Over the years, the EU has provided ongoing support to Laos in its bid to become a full member of the WTO, which took 15 years for the country to accomplish.

“We are also interested in broadening our partnership in many other areas. The future launch of a voluntary partnership agreement in the forestry sector is an example of the next generation of future bilateral cooperation. We want to intensify our cooperation in global climate change diplomacy, in judicial issues, in human rights issues,” Mr Lipman said.

He remarked that he has been fascinated by the development changes in Laos over the past four years, saying that Laos is growing, modernising, entering the community of nations, committing to fair trade (WTO), and to many human rights conventions.

In 2012, Laos succeeded in hosting the ASEM Summit in Vientiane, which had a boosting effect on Laos-EU relations. The highest European leadership, including President of the Council Herman Van Rompuy, and President of the Commission José Manuel Barroso came to Vientiane to witness what was an extraordinary event.
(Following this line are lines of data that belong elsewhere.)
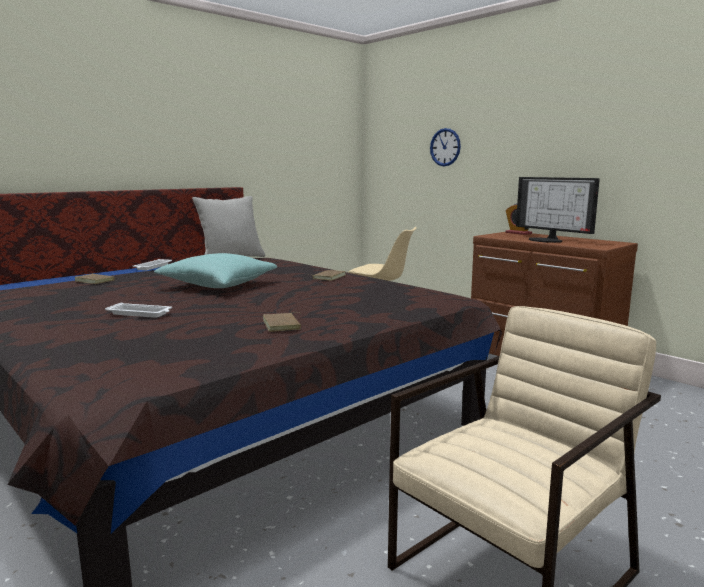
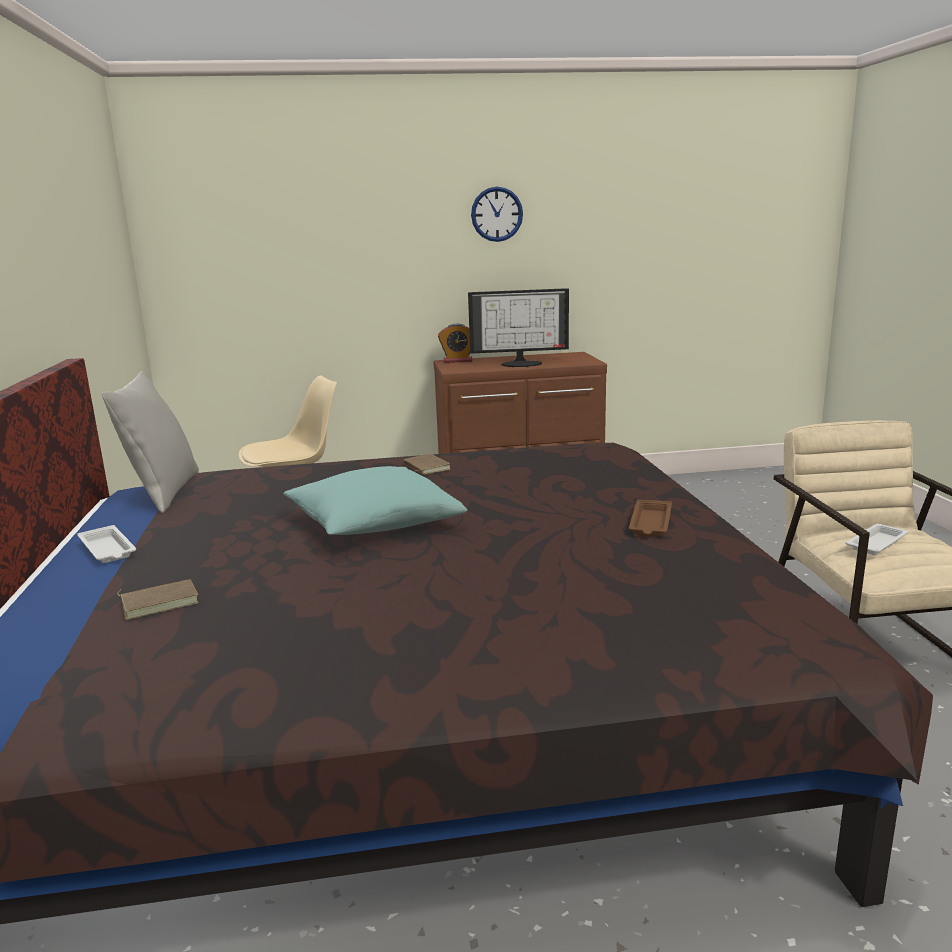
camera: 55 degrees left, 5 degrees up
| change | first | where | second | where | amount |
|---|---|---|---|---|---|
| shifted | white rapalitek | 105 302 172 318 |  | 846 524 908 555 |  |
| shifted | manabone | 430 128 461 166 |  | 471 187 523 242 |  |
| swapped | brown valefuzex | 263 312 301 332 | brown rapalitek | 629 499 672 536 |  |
“Every visitor to Laos in the context of ASEM discovered a rather unknown part of the world with enthusiasm, and they will come back.”

The ASEM Summit is an occasion to have Europe and Asia together because we have shared interests,” Mr Lipman said. “Europe Day is a day to celebrate with our Lao friends and partners,” he added. “It is a day to reflect on how a peaceful and prosperous Europe can benefit Lao and European citizens alike.”